Do you ever feel complacent? Like you are just not doing enough big things for God? Ever sensed you are outside the circle? That somewhere out there in the world of faith is a ring of fiery people doing wonderful things for God and for others and here you are doing nothing in particular but trying to live your life the best way you know how? I know exactly how you feel.

But here is what I have learned from nature:

God is God of the big and the grand, but He’s also the God of the tiny and minuscule. No act or creation or person is too small to escape His notice.

Yesterday I found a little leaf. I almost sat on it it was so small, but there it was. A perfect replica of the big oak leaves that are fluttering to the earth right now. I think He let me find it to remind me that I am just as big a miracle as that big oak standing in the middle of my Aunt’s yard.

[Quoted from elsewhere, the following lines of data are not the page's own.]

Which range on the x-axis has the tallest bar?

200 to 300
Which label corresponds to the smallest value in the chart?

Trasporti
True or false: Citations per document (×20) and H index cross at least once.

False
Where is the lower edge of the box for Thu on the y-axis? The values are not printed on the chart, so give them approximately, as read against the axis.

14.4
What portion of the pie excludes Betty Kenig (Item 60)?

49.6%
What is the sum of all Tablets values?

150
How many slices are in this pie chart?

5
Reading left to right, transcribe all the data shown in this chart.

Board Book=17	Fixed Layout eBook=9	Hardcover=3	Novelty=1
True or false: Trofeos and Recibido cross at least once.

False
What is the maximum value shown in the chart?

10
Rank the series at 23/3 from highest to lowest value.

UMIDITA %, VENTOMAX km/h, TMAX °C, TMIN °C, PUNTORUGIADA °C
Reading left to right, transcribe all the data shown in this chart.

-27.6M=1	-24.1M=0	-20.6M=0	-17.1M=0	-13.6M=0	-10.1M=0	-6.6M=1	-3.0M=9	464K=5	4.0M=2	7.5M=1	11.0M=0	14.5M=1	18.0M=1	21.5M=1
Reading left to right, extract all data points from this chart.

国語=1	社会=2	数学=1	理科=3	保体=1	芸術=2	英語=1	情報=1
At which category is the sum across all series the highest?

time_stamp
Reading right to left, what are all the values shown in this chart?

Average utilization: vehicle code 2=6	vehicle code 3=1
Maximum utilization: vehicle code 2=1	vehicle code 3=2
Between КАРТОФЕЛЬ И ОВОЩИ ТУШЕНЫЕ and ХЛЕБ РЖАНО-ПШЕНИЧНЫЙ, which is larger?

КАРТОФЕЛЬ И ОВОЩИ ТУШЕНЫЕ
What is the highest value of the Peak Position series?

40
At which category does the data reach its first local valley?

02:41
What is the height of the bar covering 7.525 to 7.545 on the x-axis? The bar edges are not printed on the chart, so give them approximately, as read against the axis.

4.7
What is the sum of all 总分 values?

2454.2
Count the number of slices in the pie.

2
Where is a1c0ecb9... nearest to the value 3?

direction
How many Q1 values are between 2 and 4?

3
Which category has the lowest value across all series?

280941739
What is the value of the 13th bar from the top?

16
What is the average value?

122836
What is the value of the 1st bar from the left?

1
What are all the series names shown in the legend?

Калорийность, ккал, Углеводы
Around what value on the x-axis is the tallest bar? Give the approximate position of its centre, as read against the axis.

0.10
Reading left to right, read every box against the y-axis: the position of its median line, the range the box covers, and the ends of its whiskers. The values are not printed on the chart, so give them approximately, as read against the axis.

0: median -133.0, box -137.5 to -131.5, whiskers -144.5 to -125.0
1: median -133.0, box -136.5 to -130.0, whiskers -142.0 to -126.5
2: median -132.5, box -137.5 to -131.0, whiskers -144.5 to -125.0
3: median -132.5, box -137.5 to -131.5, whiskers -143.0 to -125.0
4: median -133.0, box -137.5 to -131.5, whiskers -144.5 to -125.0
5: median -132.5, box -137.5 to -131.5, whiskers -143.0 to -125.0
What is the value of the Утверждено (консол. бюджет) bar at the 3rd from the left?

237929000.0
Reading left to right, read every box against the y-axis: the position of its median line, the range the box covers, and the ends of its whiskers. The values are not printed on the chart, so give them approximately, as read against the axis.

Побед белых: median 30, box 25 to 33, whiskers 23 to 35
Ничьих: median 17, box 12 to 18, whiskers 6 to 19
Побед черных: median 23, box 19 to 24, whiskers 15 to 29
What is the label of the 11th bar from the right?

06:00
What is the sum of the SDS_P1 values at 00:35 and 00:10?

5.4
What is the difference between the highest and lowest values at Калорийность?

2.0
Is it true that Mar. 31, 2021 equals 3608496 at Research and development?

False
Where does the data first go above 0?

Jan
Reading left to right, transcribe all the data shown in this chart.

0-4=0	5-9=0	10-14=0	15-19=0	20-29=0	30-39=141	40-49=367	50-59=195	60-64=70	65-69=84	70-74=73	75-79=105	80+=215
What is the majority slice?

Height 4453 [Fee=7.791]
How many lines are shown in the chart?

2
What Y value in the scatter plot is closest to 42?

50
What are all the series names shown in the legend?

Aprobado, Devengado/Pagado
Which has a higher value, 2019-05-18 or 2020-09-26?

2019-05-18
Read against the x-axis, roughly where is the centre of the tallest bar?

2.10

He whispers things like that to me.

And when we praise Him and thank Him for being fearfully and wonderfully made, something is set right within myself and the world me. My perspective changes. I find that gratitude and praise are the steps that bring us close to a God who has already proven how much He loves us; a God who has always had His arms open to us.

He accepts stumbling, halting, half-hoping words, in fact He loves them. Prayer can be a cracked window in our hearts that reaches all the way to Heaven. “If you are there” prayers, can sometimes start the mountains moving. He is waiting to hear from you!

Blessings on your Sunday today, friends.